- Widnoon
- Coordinates: 40°57′40″N 79°28′02″W﻿ / ﻿40.96111°N 79.46722°W
- Country: United States
- State: Pennsylvania
- County: Armstrong
- Township: Madison
- Elevation: 1,434 ft (437 m)
- Time zone: UTC-5 (Eastern (EST))
- • Summer (DST): UTC-4 (EDT)
- ZIP code: 16261
- Area code: 724
- GNIS feature ID: 1191376

= Widnoon, Pennsylvania =

Unincorporated community in Pennsylvania, US

Widnoon is an unincorporated community located near the center of Madison Township, Armstrong County, Pennsylvania, United States. The community is 3 mi north of Templeton. Widnoon had its own post office from March 22, 1880, to February 3, 2005. It still has its own ZIP code, 16261.

==History==
Duncanville, later called Widnoon, appears in the 1876 Atlas of Armstrong County, Pennsylvania. Duncanville was named after James Duncan who established a store there in 1854.

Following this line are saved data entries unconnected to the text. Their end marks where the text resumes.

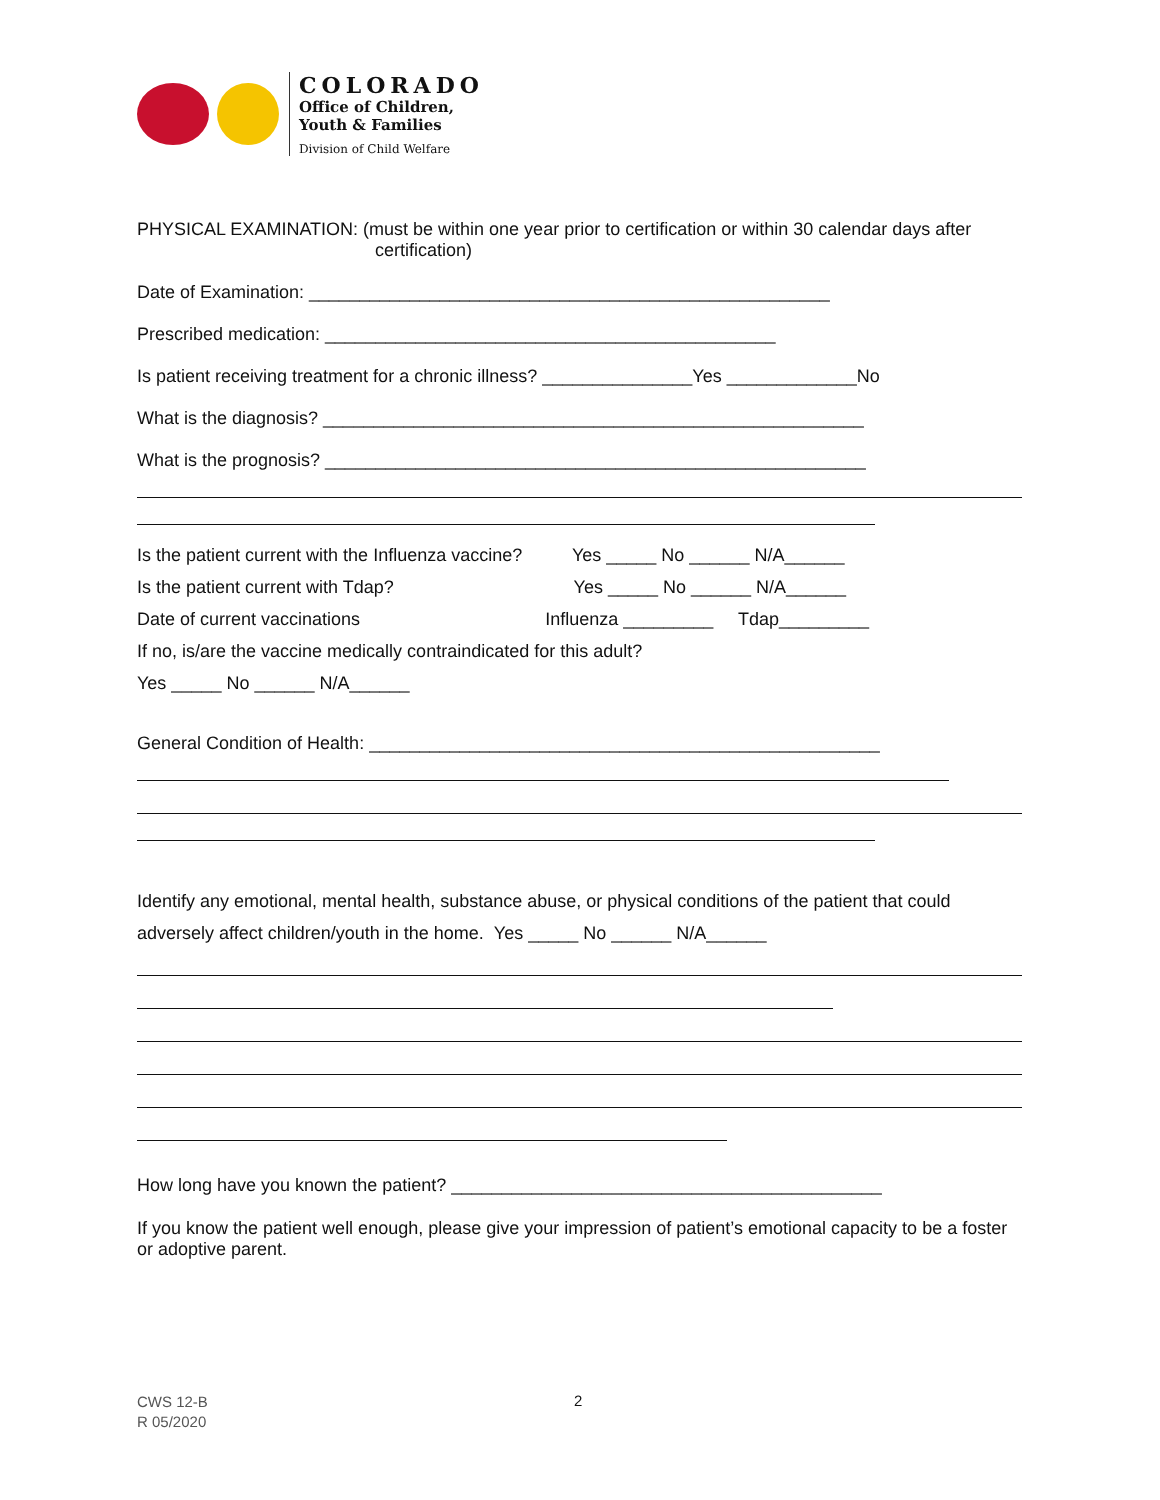COLORADO
Office of Children,
Youth & Families
Division of Child Welfare
PHYSICAL EXAMINATION: (must be within one year prior to certification or within 30 calendar days after
certification)
Date of Examination: ____________________________________________________
Prescribed medication: _____________________________________________
Is patient receiving treatment for a chronic illness? _______________Yes _____________No
What is the diagnosis? ______________________________________________________
What is the prognosis? ______________________________________________________
Is the patient current with the Influenza vaccine? Yes _____ No ______ N/A______
Is the patient current with Tdap? Yes _____ No ______ N/A______
Date of current vaccinations Influenza _________ Tdap_________
If no, is/are the vaccine medically contraindicated for this adult?
Yes _____ No ______ N/A______
General Condition of Health: ___________________________________________________
Identify any emotional, mental health, substance abuse, or physical conditions of the patient that could adversely affect children/youth in the home. Yes _____ No ______ N/A______
How long have you known the patient? ___________________________________________
If you know the patient well enough, please give your impression of patient’s emotional capacity to be a foster or adoptive parent.
CWS 12-B
R 05/2020
2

The United Brethren and the Presbyterians had organized churches here and houses of worship in 1878 which were no longer in use by 1913.

Widnoon lies on tract No. 314, covered by warrant 2868, called "Elliott Grove," which adjoined the original line between Toby and Red Bank townships on the east. This tract was originally owned by Willink & Co., Wilhelm Willink being one of several Dutch investors in the Holland Land Company.